The U.S. Department of Energy (DoE) approved the building of the Legacy Survey of Space and Time (LSST) camera module in 2015, despite being in development for over two decades. By early 2020, technicians at the DoE's SLAC National Accelerator Laboratory assembled the module's huge sensor array, consisting of 189 16-megapixel sensors. The first composite test photographs were captured in September.
SLAC engineers and collaborators have finished the assembly of all components, including the frame, lens, and sensor. The 3.2-gigapixel array now contains 201 custom-designed CCD sensors, with each pixel measuring around 10 microns in width. A 3-foot-wide lens seals the focus plane in a vacuum chamber, while the front lens is said to be greater than 5 feet (1.5 meters) in diameter.
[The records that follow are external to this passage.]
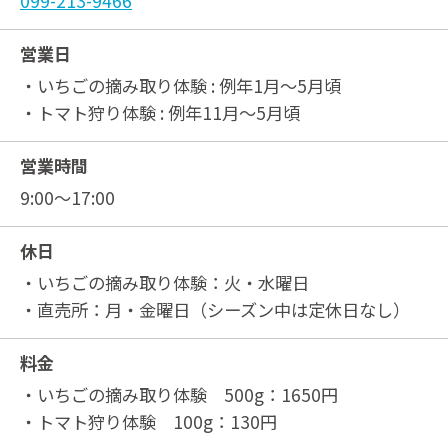
099-213-9466
営業日
・いちごの摘み取り体験 : 例年1月～5月頃
・トマト狩り体験 : 例年11月～5月頃
営業時間
9:00～17:00
休日
・いちごの摘み取り体験：火・水曜日
・直売所：月・金曜日（シーズン中は定休日なし）
料金
・いちごの摘み取り体験 500g：1650円
・トマト狩り体験 100g：130円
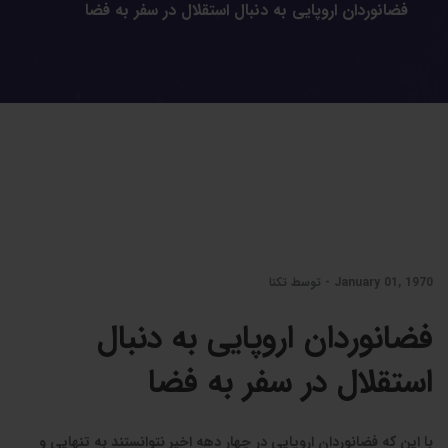
فضانوردان اروپایی به دنبال استقلال در سفر به فضا
January 01, 1970 - توسط تکنا
فضانوردان اروپایی به دنبال
استقلال در سفر به فضا
با این که فضانوردان اروپایی در چهار دهه اخیر نتوانستند به تنهایی و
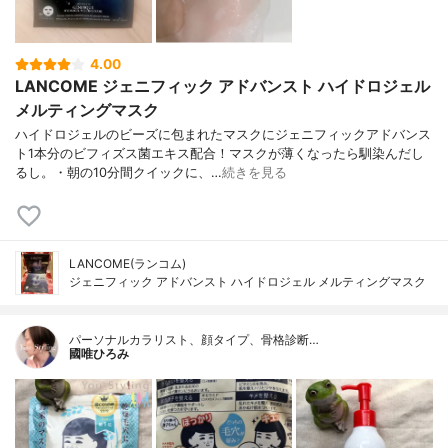
4.00
LANCOME ジェニフィック アドバンスト ハイドロジェル
メルティングマスク
ハイドロジェルのビーズに包まれたマスクにジェニフィックアドバンス
ト1本分のビフィズス菌エキス配合！マスクが薄くなったら馴染んだし
るし。・朝の10分間クイックに、…
続きを見る
LANCOME(ランコム)
ジェニフィック アドバンスト ハイドロジェル メルティングマスク
パーソナルカラリスト、顔タイプ、骨格診断…
國唯ひろみ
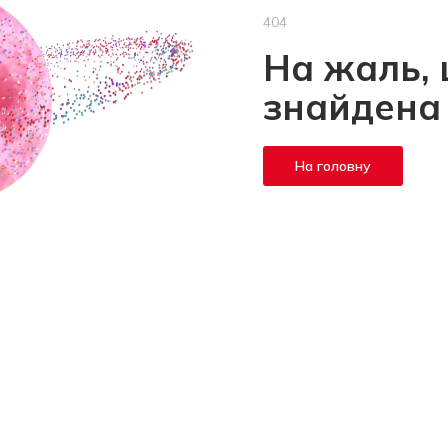
404
На жаль, 
знайдена
На головну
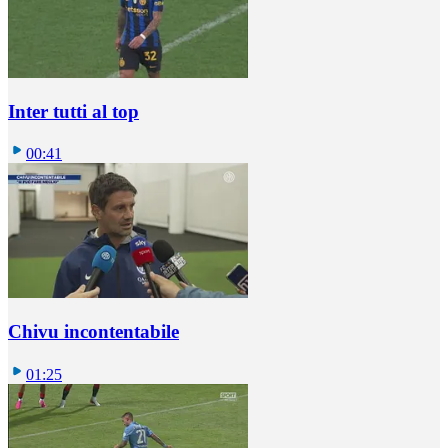
Inter tutti al top
00:41
Chivu incontentabile
01:25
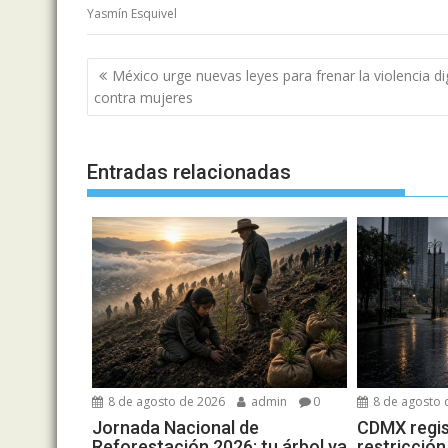
Yasmín Esquivel
Navegación
México urge nuevas leyes para frenar la violencia dig
de
contra mujeres
entradas
Entradas relacionadas
8 de agosto de 2026
admin
0
8 de agosto 
Jornada Nacional de
CDMX regist
Reforestación 2026: tu árbol ya
restricción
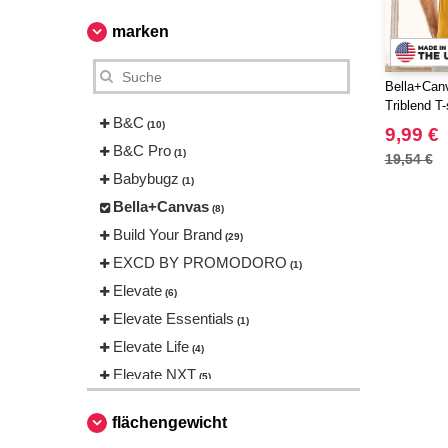
marken
Bella+Can
Triblend T-
B&C
(10)
9,99 €
B&C Pro
(1)
19,54 €
Babybugz
(1)
Bella+Canvas
(8)
Build Your Brand
(29)
EXCD BY PROMODORO
(1)
Elevate
(6)
Elevate Essentials
(1)
Elevate Life
(4)
Elevate NXT
(5)
FRUIT OF THE LOOM VINTAGE
flächengewicht
(2)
The Lawrence Livermore National Laboratory manufactured all three lenses used in the camera arrangement.
The prime-focus imaging equipment is set to take a 15-second exposure every 20 seconds to observe the universe in "unprecedented detail." The optical system, with three aspheric mirrors and huge quick-change filters, will capture light at wavelengths ranging from ultraviolet to near-infrared (0.3-1 µm).
"Its images are so detailed that it could resolve a golf ball from around 15 miles away, while covering a swath of the sky seven times wider than the full Moon," says Aaron Roodman, Deputy Director and Camera Project Lead at the Vera C. Rubin Observatory.
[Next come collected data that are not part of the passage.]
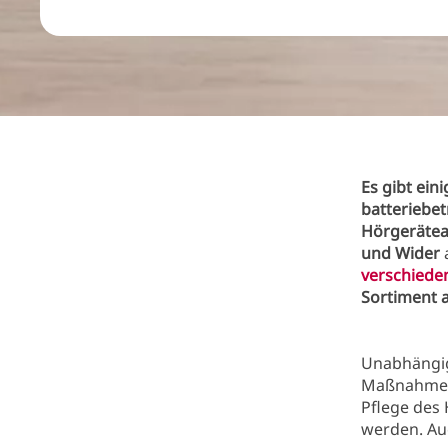
Es gibt ein
batteriebe
Hörgerätea
und Wider
verschieden
Sortiment 
Unabhängig 
Maßnahm
Pflege des 
werden. Auc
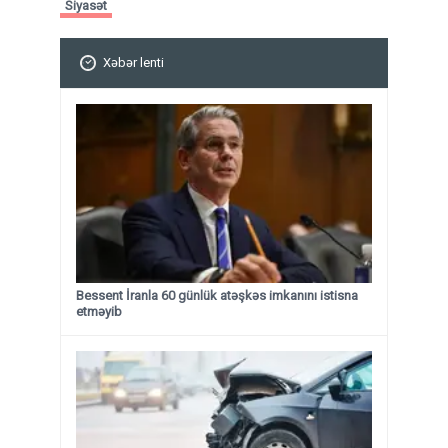
Siyasət
Xəbər lenti
Bessent İranla 60 günlük atəşkəs imkanını istisna
etməyib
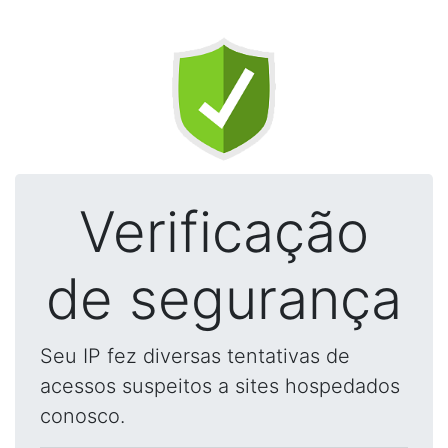
Verificação
de segurança
Seu IP fez diversas tentativas de
acessos suspeitos a sites hospedados
conosco.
The total thing is believed to be around the size of a small car and weighs 6,600 pounds (3,000 kilograms). It will now be packed and shipped to the Vera C. Rubin Observatory in Chile, where it will be installed on top of the Simonyi Survey Telescope later this year to assist scientists in unraveling cosmic mysteries.
One of its targets will be weak gravitational lensing, which occurs when "massive galaxies subtly bend the paths light from background galaxies take to reach us" and cause imaging distortions. Researchers hope to get a deeper understanding of the universe's expansion across time, the influence of the odd force thought to be driving it, and insights into current expansion rates.
In addition to providing avenues for better understanding the composition of the cosmos, the 10-year study is likely to uncover mysteries about our own galaxy. The LSST camera's sensitivity is predicted to result in a considerably more comprehensive map of the Milky Way, "yielding insights into its structure and evolution, as well as the nature of stars and other objects within it."
The scientists also want to focus in on smaller objects in our solar system to get a better picture of our closest neighbors, how our system developed, and perhaps identify oncoming asteroids.
"More than ever before, expanding our understanding of fundamental physics requires looking farther out into the universe," said Kathy Turner of the DoE's Cosmic Frontier Program. "With the LSST Camera at its core, Rubin Observatory will delve deeper than ever before into the cosmos and help answer some of the hardest, most important questions in physics today."